Your task
Go through the material line by line and copy each one with the word "situs".

Records to use
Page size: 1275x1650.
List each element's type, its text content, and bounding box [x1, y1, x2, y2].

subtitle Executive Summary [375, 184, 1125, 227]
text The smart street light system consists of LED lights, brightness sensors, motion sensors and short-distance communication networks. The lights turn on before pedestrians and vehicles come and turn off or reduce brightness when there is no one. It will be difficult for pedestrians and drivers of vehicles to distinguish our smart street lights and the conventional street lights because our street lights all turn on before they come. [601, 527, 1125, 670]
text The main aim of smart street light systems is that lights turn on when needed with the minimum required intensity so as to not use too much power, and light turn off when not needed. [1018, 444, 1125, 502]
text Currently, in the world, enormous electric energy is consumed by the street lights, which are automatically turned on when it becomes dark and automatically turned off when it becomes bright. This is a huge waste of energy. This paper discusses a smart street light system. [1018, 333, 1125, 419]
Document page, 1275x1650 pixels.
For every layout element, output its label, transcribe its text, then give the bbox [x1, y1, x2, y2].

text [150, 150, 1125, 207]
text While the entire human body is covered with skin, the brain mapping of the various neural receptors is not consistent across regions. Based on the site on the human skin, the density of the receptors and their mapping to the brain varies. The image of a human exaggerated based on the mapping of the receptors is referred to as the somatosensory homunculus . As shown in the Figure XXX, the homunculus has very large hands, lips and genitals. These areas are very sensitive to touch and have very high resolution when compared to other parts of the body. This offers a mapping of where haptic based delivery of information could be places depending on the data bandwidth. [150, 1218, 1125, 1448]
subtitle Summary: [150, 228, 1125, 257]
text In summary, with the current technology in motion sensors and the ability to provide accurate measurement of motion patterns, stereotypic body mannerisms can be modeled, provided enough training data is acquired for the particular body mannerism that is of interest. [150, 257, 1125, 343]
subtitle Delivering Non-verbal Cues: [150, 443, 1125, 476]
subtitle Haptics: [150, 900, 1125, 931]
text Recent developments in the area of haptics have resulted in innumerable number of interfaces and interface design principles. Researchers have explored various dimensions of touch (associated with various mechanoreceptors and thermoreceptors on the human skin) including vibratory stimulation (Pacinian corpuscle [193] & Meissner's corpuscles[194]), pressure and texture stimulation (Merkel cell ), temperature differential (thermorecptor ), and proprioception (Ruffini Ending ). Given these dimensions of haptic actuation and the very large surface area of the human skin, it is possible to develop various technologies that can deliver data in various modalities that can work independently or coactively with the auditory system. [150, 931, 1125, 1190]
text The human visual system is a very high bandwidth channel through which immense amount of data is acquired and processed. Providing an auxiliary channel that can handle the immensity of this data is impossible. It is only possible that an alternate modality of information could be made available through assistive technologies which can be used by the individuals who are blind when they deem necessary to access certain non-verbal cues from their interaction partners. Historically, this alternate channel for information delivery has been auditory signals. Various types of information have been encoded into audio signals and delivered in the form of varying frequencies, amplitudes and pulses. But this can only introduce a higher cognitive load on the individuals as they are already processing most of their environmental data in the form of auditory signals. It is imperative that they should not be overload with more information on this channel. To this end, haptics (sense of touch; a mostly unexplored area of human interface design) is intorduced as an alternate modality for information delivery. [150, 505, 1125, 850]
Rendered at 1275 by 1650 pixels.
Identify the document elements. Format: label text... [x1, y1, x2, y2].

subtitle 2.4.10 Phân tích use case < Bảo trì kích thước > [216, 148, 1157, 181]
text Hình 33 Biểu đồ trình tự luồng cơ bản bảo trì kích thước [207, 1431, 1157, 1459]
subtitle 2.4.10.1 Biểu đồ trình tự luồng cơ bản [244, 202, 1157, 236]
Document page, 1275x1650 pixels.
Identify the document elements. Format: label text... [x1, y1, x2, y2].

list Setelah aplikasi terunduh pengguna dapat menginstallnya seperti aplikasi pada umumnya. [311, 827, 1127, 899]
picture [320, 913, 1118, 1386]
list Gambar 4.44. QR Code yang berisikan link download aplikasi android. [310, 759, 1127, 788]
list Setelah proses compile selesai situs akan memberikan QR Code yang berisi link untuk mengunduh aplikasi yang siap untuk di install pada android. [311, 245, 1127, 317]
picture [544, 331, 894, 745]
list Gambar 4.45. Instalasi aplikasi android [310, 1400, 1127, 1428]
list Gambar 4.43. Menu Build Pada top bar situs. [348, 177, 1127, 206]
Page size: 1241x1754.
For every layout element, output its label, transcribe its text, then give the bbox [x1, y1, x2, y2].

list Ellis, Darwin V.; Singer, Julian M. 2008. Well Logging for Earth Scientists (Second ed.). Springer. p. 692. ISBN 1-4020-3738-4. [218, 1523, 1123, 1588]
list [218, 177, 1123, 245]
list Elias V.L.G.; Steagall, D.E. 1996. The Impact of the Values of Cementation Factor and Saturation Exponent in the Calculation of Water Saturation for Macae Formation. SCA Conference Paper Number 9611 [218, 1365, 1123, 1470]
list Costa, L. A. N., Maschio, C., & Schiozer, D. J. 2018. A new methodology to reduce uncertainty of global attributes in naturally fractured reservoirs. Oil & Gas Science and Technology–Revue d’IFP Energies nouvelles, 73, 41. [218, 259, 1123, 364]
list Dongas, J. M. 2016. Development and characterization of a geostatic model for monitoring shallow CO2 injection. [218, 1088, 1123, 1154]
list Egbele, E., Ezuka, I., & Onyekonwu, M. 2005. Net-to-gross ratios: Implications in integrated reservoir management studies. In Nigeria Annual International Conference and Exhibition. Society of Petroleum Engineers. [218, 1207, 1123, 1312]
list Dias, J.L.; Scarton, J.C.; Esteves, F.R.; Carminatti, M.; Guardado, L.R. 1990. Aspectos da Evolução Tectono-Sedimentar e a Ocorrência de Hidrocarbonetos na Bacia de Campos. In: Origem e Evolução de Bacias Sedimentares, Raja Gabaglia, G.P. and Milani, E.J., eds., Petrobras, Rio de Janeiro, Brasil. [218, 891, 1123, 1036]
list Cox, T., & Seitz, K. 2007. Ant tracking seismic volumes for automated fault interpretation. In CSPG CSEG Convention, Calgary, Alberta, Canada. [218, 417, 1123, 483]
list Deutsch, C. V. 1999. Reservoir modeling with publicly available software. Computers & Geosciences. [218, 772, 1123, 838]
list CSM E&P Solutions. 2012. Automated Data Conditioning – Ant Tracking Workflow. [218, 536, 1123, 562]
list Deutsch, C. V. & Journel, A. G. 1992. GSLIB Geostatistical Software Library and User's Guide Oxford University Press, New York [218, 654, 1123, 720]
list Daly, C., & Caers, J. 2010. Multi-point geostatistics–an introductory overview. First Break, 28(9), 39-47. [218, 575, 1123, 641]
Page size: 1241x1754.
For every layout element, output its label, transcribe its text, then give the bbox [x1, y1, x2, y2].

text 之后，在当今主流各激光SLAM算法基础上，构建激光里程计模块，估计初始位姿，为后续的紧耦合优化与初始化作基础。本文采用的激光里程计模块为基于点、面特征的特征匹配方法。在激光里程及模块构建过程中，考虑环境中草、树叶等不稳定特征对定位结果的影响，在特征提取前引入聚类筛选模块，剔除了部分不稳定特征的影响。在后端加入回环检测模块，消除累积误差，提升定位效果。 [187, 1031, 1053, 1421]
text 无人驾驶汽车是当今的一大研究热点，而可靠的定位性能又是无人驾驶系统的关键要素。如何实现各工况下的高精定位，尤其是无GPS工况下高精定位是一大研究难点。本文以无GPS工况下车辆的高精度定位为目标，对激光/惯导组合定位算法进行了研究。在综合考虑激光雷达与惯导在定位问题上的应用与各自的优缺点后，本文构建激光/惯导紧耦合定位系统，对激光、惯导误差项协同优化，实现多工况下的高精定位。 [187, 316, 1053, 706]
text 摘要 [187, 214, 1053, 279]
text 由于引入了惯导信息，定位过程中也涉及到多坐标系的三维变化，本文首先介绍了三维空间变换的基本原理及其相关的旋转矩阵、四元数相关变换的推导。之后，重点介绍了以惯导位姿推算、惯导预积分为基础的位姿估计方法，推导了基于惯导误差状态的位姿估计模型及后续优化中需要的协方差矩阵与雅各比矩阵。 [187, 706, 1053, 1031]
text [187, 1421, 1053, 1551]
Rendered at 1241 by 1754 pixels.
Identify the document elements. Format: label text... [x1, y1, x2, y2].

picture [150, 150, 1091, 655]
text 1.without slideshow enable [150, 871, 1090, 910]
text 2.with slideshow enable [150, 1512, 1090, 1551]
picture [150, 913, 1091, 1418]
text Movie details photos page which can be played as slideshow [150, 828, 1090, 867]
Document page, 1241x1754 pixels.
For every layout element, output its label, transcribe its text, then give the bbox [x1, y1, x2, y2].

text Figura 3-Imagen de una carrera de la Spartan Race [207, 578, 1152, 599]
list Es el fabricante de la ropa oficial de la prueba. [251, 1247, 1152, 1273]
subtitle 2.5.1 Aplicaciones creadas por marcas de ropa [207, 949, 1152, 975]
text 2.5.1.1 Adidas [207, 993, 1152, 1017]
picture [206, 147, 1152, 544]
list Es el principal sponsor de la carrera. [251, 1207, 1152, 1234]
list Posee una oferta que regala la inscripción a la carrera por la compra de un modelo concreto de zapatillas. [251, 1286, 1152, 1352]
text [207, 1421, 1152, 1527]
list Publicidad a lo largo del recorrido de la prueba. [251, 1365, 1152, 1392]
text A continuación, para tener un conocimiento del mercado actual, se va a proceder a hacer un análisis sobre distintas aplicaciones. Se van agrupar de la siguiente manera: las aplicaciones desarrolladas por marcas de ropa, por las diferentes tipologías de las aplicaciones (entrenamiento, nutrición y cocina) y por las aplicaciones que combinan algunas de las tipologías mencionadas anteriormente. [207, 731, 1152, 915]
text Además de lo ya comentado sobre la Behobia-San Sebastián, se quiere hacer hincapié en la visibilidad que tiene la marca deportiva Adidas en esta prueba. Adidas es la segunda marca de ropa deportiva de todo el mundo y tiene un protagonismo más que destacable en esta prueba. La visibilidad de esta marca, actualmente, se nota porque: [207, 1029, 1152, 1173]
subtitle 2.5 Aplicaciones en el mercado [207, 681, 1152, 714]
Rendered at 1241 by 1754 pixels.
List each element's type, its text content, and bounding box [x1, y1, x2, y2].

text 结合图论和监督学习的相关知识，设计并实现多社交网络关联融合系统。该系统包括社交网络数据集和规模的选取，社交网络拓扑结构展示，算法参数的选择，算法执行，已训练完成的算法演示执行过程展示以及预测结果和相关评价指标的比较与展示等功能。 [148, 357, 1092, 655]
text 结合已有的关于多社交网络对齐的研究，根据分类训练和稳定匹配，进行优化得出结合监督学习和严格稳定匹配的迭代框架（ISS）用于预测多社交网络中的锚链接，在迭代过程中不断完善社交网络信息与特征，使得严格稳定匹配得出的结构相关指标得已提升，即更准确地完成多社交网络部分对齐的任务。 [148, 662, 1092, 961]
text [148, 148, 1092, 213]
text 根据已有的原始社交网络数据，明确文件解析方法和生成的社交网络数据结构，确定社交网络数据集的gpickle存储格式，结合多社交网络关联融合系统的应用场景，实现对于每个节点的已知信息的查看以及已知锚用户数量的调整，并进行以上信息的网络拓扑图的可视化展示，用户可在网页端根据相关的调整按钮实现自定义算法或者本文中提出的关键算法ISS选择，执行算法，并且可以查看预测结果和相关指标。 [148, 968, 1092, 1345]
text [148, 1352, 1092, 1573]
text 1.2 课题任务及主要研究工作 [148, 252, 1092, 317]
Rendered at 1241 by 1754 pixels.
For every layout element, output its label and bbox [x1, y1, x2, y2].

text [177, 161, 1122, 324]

Exercise result
list Setelah proses compile selesai situs akan memberikan QR Code yang berisi link untuk mengunduh aplikasi yang siap untuk di install pada android. [311, 245, 1127, 317]
list Gambar 4.43. Menu Build Pada top bar situs. [348, 177, 1127, 206]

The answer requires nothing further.